▶ [Textabschnitt]
Finanziert wurde die Entwicklung der Pandora anfangs durch Vorbestellungen. Vier Jahre später und mit dem Problem, dass die ehemalige Herstellerfirma in Texas 200.000 Dollar Schaden verursacht hat, war das Projekt kurzfristig an der Kippe. Doch das Pandora-Team hat nicht mit dem Einsatz der treuen Fans des Gerätes gerechnet. Michael Mrozek erstellt einen Businessplan, sucht innerhalb der Community nach Sponsoren - und wird fündig. Das abenteuerliche Projekt der eigenen Videospielkonsole kann weitergehen.
Ab Sommer 2012 lagernd
Die Pandora kann im Online-Shop GP2X.de bestellt werden.
Mittlerweile wird die Hardware der Pandora in Deutschland hergestellt, was eine hohe Produktionsqualität garantiert. Das ursprüngliche Design aus Anfang 2008 ist leicht adaptiert worden, doch wichtig sind ohnehin nicht die technischen Spezifikationen, sondern das, was die Pandora leisten kann: Es ist ein ideales Gerät zum Spielen älterer Videospiele. Abgesehen von alten C64- oder NES-Titeln können auf der Pandora auch viele Systeme weit oberhalb von 8-Bit-Architekturen abgebildet werden - etwa die originale PlayStation. Emulatoren für Dreamcast und Nintendo 64 sind bereits in der Entwicklung.

▶ [Datensatzauszüge]
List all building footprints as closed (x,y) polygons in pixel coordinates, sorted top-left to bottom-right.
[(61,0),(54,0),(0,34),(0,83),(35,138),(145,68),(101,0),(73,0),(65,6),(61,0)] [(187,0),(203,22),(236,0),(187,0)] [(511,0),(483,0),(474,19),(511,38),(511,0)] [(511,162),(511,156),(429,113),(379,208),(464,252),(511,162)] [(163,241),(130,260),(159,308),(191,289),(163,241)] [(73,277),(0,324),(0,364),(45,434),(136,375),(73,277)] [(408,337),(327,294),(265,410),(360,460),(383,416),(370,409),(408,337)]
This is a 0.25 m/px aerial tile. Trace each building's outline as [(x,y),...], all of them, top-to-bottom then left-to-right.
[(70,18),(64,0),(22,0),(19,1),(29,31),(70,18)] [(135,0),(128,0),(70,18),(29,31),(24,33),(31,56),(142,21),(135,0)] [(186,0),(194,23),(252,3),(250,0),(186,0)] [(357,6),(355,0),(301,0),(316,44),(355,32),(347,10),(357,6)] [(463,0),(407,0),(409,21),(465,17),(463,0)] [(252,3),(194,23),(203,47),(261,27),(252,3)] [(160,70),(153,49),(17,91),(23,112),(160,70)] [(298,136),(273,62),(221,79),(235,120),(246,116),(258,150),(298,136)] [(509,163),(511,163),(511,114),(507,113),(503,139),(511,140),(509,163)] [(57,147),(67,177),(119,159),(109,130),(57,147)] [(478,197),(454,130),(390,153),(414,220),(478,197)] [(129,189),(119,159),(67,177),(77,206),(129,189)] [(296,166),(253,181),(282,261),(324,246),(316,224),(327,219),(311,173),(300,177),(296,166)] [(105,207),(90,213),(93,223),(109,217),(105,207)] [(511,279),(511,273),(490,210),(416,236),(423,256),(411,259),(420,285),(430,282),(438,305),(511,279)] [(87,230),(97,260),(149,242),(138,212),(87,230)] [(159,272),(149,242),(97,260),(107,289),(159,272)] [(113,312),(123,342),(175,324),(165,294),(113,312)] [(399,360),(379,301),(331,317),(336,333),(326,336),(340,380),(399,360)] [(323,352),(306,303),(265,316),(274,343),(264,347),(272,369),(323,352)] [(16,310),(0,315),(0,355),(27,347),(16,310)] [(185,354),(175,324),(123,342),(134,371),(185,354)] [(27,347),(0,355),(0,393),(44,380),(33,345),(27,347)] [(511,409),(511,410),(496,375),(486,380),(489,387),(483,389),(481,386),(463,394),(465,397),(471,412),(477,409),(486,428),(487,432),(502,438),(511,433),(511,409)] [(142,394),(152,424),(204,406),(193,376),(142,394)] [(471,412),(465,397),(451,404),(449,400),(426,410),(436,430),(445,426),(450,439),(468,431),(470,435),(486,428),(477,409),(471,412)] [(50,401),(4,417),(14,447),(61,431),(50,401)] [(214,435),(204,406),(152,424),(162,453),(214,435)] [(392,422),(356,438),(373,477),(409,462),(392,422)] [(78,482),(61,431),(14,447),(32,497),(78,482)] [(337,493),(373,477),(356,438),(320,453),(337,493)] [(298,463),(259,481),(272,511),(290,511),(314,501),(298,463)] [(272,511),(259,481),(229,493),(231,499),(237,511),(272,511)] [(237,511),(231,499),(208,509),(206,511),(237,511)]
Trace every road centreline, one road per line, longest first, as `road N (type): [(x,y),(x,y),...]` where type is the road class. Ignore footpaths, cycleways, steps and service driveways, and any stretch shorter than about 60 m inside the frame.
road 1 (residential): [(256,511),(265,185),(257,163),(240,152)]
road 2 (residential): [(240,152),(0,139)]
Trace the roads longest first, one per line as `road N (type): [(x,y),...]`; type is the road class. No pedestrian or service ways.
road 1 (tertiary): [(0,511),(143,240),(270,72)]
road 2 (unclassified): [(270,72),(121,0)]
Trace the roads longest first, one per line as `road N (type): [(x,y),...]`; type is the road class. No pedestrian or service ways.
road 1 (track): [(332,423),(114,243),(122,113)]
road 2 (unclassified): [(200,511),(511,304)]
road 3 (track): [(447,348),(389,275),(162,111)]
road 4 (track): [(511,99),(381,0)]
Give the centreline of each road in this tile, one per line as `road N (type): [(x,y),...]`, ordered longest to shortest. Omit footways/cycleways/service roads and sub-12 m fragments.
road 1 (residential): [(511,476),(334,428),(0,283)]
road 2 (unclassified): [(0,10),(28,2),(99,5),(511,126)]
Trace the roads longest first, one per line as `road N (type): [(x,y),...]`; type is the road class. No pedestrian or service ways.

▶ [Aufgaben]
1. In welchem Land wird die Hardware der Pandora laut dem Textabschnitt mittlerweile hergestellt?
2. Aus dem Textabschnitt zur Pandora alles von „Mittlerweile wird die“ bis hinunter zu „in der Entwicklung.“ buchstabengetreu abtippen.

▶ [Ergebnisse je Aufgabe]
1. In Deutschland.

2.
Mittlerweile wird die Hardware der Pandora in Deutschland hergestellt, was eine hohe Produktionsqualität garantiert. Das ursprüngliche Design aus Anfang 2008 ist leicht adaptiert worden, doch wichtig sind ohnehin nicht die technischen Spezifikationen, sondern das, was die Pandora leisten kann: Es ist ein ideales Gerät zum Spielen älterer Videospiele. Abgesehen von alten C64- oder NES-Titeln können auf der Pandora auch viele Systeme weit oberhalb von 8-Bit-Architekturen abgebildet werden - etwa die originale PlayStation. Emulatoren für Dreamcast und Nintendo 64 sind bereits in der Entwicklung.